CyclicLR

CyclicLR

class modelzoo.common.pytorch.optim.lr_scheduler.CyclicLR (optimizer: torch.optim.optimizer.Optimizer, base_lr: float, max_lr: float, step_size_up: int, step_size_down: int, mode: str, gamma: float, scale_mode: str, disable_lr_steps_reset: bool = False)

Sets the learning rate of each parameter group according to cyclical learning rate policy (CLR). The policy cycles the learning rate between two boundaries with a constant frequency, as detailed in the paper Cyclical Learning Rates for Training Neural Networks. The distance between the two boundaries can be scaled on a per-iteration or per-cycle basis.

Cyclical learning rate policy changes the learning rate after every batch. step should be called after a batch has been used for training.
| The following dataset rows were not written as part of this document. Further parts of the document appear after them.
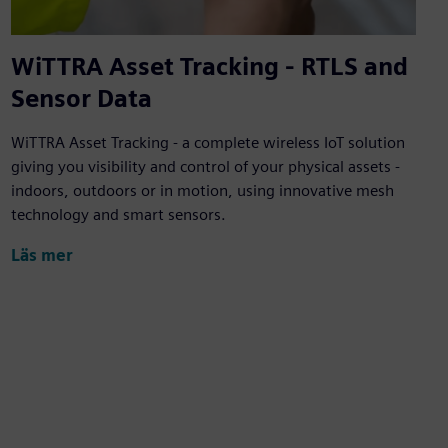
WiTTRA Asset Tracking - RTLS and
Sensor Data
WiTTRA Asset Tracking - a complete wireless IoT solution
giving you visibility and control of your physical assets -
indoors, outdoors or in motion, using innovative mesh
technology and smart sensors.
Läs mer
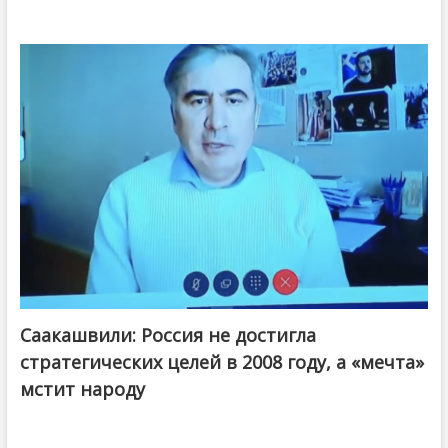
Саакашвили: Россия не достигла
стратегических целей в 2008 году, а «мечта»
мстит народу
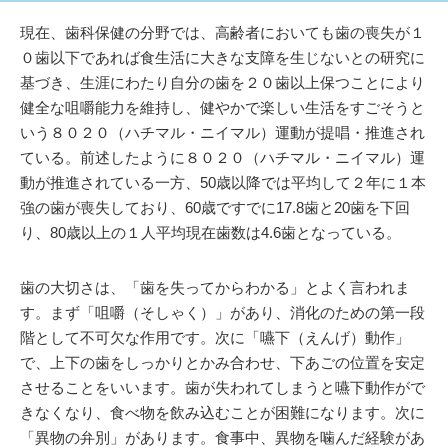
現在、歯科保健の分野では、高齢者においても歯の喪失が１
０歯以下であれば食生活に大きな支障を生じないとの研究に
基づき、生涯にわたり自分の歯を２０歯以上保つことにより
健全な咀嚼能力を維持し、健やかで楽しい生活をすごそうと
いう８０２０（ハチマル・ニイマル）運動が提唱・推進され
ている。前述したように８０２０（ハチマル・ニイマル）運
動が推進されている一方、50歳以降では平均して２年に１本
強の歯が喪失しており、60歳ですでに17.8歯と20歯を下回
り、80歳以上の１人平均現在歯数は4.6歯となっている。
歯の大切さは、「歯を失ってからわかる」とよく言われま
す。まず「咀嚼（そしゃく）」があり、消化のための第一段
階として不可欠な作用です。次に「嚥下（えんげ）動作」
で、上下の歯をしっかりとかみ合わせ、下あごの位置を安定
させることをいいます。歯が失われてしまうと嚥下動作がで
きなくなり、食べ物を飲み込むことが困難になります。次に
「異物の弁別」があります。食事中、異物を噛んだ経験があ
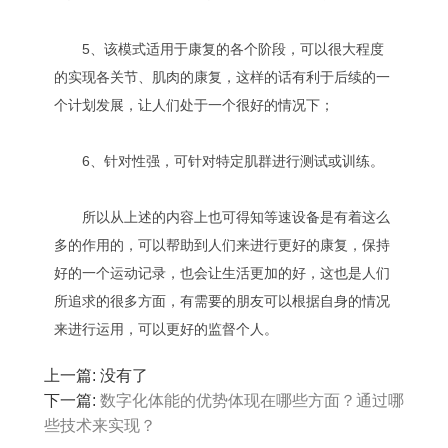
5、该模式适用于康复的各个阶段，可以很大程度
的实现各关节、肌肉的康复，这样的话有利于后续的一
个计划发展，让人们处于一个很好的情况下；
6、针对性强，可针对特定肌群进行测试或训练。
所以从上述的内容上也可得知等速设备‍是有着这么
多的作用的，可以帮助到人们来进行更好的康复，保持
好的一个运动记录，也会让生活更加的好，这也是人们
所追求的很多方面，有需要的朋友可以根据自身的情况
来进行运用，可以更好的监督个人。
上一篇: 没有了
下一篇:
数字化体能的优势体现在哪些方面？通过哪
些技术来实现？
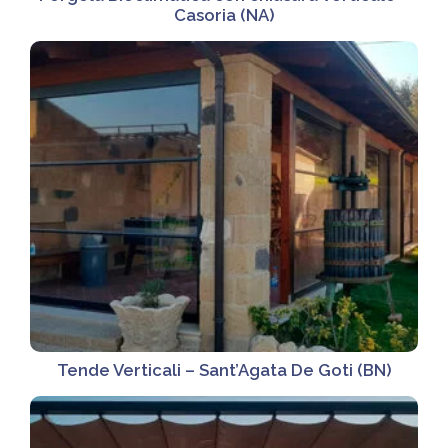
Casoria (NA)
Tende Verticali – Sant’Agata De Goti (BN)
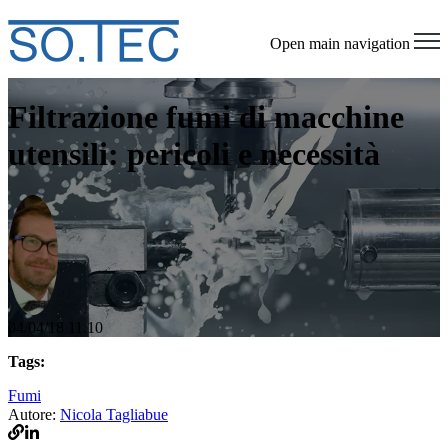
Open main navigation
Filtrazione fumi di macchine
utensili: pericoli e necessità
04/04/18 11.10
Tags:
Fumi
Autore:
Nicola Tagliabue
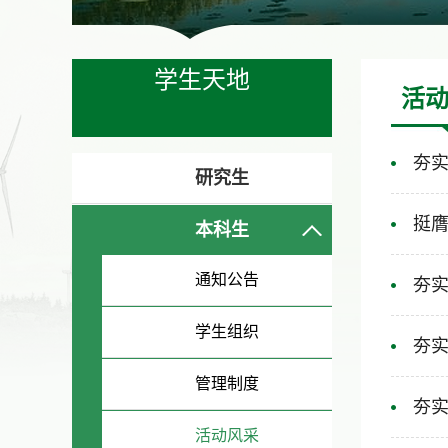
学生天地
活
夯实
研究生
挺膺
本科生
通知公告
夯实
学生组织
夯实
管理制度
夯实
活动风采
This class has three built-in policies, as put forth in the paper:

  • “triangular”: A basic triangular cycle without amplitude scaling.

  • “triangular2”: A basic triangular cycle that scales initial amplitude by half each cycle.

  • “exp_range”: A cycle that scales initial amplitude by gammacycle iterations at each cycle iteration.

Similar to https://pytorch.org/docs/stable/generated/torch.optim.lr_scheduler.CyclicLR.html#torch.optim.lr_scheduler.CyclicLR

Parameters:

optimizer – The optimizer to schedule.

base_lr – Initial learning rate which is the lower boundary in the cycle.

max_lr – Upper learning rate boundaries in the cycle.

step_size_up – Number of training iterations in the increasing half of a cycle.

step_size_down – Number of training iterations in the decreasing half of a cycle.

mode – One of {‘triangular’, ‘triangular2’, ‘exp_range’}.

gamma – Constant in ‘exp_range’ scaling function: gamma**(cycle iterations).

scale_mode – {‘cycle’, ‘iterations’} Defines whether scale_fn is evaluated on cycle number or cycle iterations.